## [To be done]
Reproduce all of the data below verbatim, keeping every line as it appears.

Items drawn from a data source
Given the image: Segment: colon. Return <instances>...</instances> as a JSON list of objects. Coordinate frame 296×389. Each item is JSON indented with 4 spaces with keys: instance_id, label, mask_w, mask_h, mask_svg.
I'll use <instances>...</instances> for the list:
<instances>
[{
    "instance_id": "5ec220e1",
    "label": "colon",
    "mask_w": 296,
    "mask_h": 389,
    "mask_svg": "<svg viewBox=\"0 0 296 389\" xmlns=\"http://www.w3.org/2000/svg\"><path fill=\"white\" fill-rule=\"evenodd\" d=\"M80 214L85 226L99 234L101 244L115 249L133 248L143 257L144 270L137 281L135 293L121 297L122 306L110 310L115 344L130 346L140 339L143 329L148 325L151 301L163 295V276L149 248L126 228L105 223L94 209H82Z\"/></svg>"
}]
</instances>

## [Expected answer]
Given the image: Segment: colon. Return <instances>...</instances> as a JSON list of objects. Coordinate frame 296×389. Each item is JSON indented with 4 spaces with keys: instance_id, label, mask_w, mask_h, mask_svg.
I'll use <instances>...</instances> for the list:
<instances>
[{
    "instance_id": "5ec220e1",
    "label": "colon",
    "mask_w": 296,
    "mask_h": 389,
    "mask_svg": "<svg viewBox=\"0 0 296 389\" xmlns=\"http://www.w3.org/2000/svg\"><path fill=\"white\" fill-rule=\"evenodd\" d=\"M80 214L85 226L99 234L101 244L115 249L133 248L143 257L144 270L137 281L135 293L121 297L122 306L110 310L115 344L130 346L140 339L143 329L148 325L151 301L163 295V276L149 248L126 228L105 223L94 209H82Z\"/></svg>"
}]
</instances>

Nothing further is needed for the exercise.